- Directed by: Andrew Lancaster
- Written by: Andrew Lancaster
- Cinematography: Max Davis Nino Tamburri
- Edited by: Que Minh Luu Andrew Soo
- Music by: Matteo Zingales
- Production companies: A Lancaster Film Porchlight Films Photoplay Films
- Distributed by: Transmission Films
- Release date: 2014;
- Running time: 91 minutes
- Country: Australia
- Language: English

= The Lost Aviator =

The Lost Aviator is a feature documentary written and directed by Andrew Lancaster starring Ewen Leslie as the voice of Bill Lancaster and Yael Stone as the voice of Chubbie Miller. The film was premiered at the 58th BFI London Film Festival, and was distributed theatrically by Transmission Films in Australia.

==Synopsis==
Director Andrew Lancaster opens up a 1932 case about his uncle Bill Lancaster, an aviator who went on trial for murder in Miami. In the process he unravels more information about the illustrious life of Bill, which spans multiple continents.

==Cast==
- Bill Lancaster voiced by Ewen Leslie
- Chubbie Miller voiced by Yael Stone
- Haden Clarke played by Kipan Rothbury
- Hawthorne voiced by Torquil Neilson
- Carson voiced by Troy Planet

==Production==
The Lost Aviator was produced by Noni Couell and Andrew Lancaster in Association with Porchlight Films and Photoplay Films. It was shot over 4 years in Australia, England, the USA and France.

==Reception==
The Lost Aviator had its world premiere at the 58th BFI London Film Festival in October 2014 and its US premiere at the 32nd Miami International Film Festival to sold out screenings.

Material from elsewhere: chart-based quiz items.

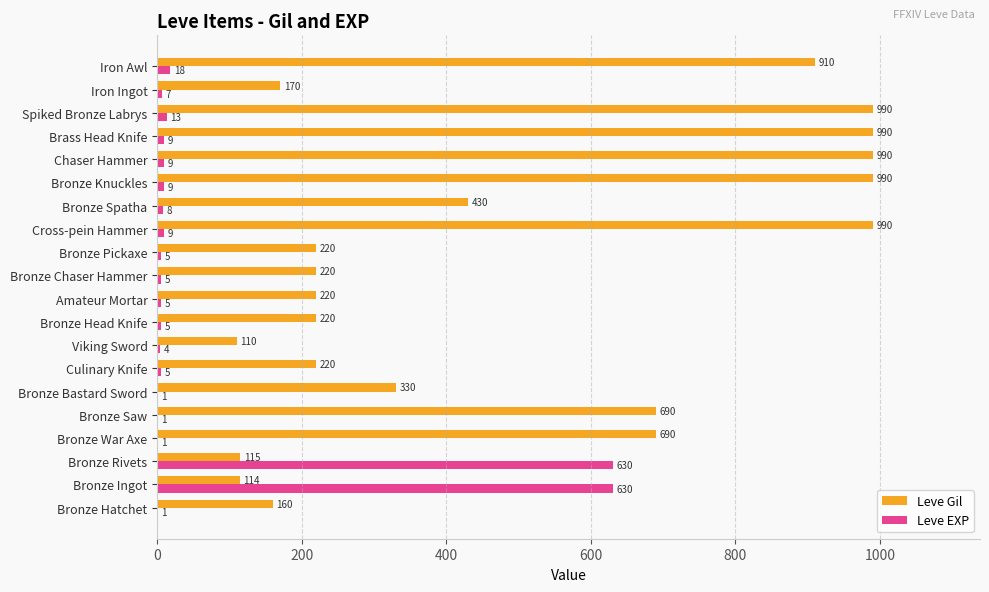

What is the sum of the Leve Gil values at Viking Sword and Spiked Bronze Labrys?

1100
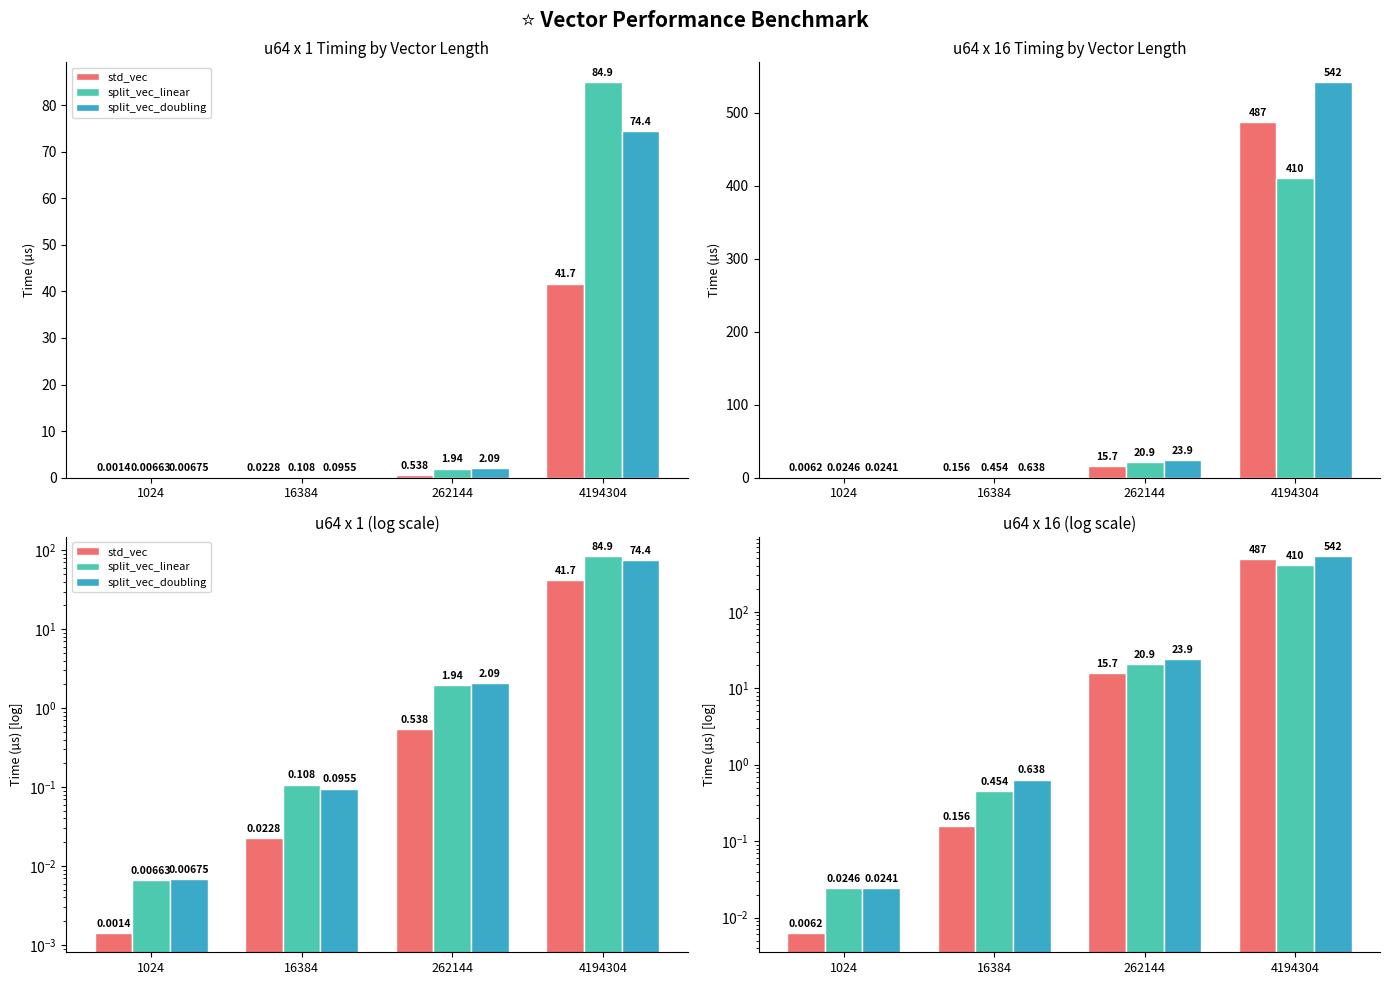

What is the total value across all series at 4194304?

1438.9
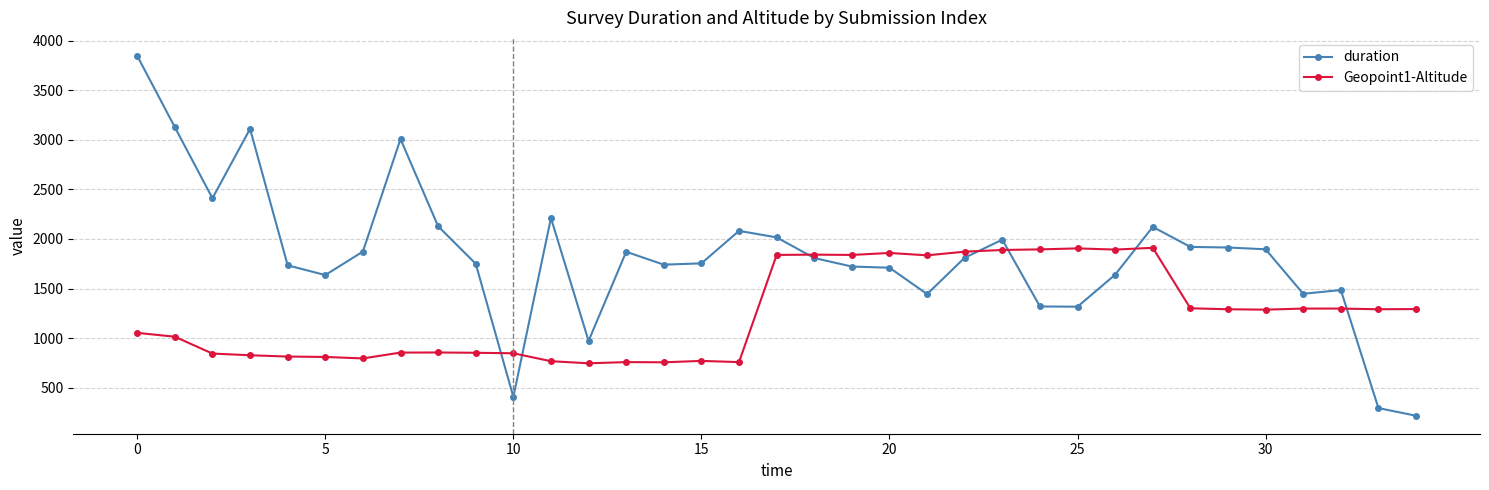

What is the lowest value of the duration series?

217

The Australian premiere was at the 62nd Sydney International Film Festival where it picked up a special jury mention for best documentary.
Guy Lodge of Variety wrote "Family history merges with tabloid legend in Andrew Lancaster's engrossing account of a vintage aviation-world scandal" and "the director probes his relatives’ memories with delicacy and good humor." Hollywood Reporter critic Johnathan Holland wrote the Lost Aviator is "a great globe spanning story", "intriguing and thought provoking."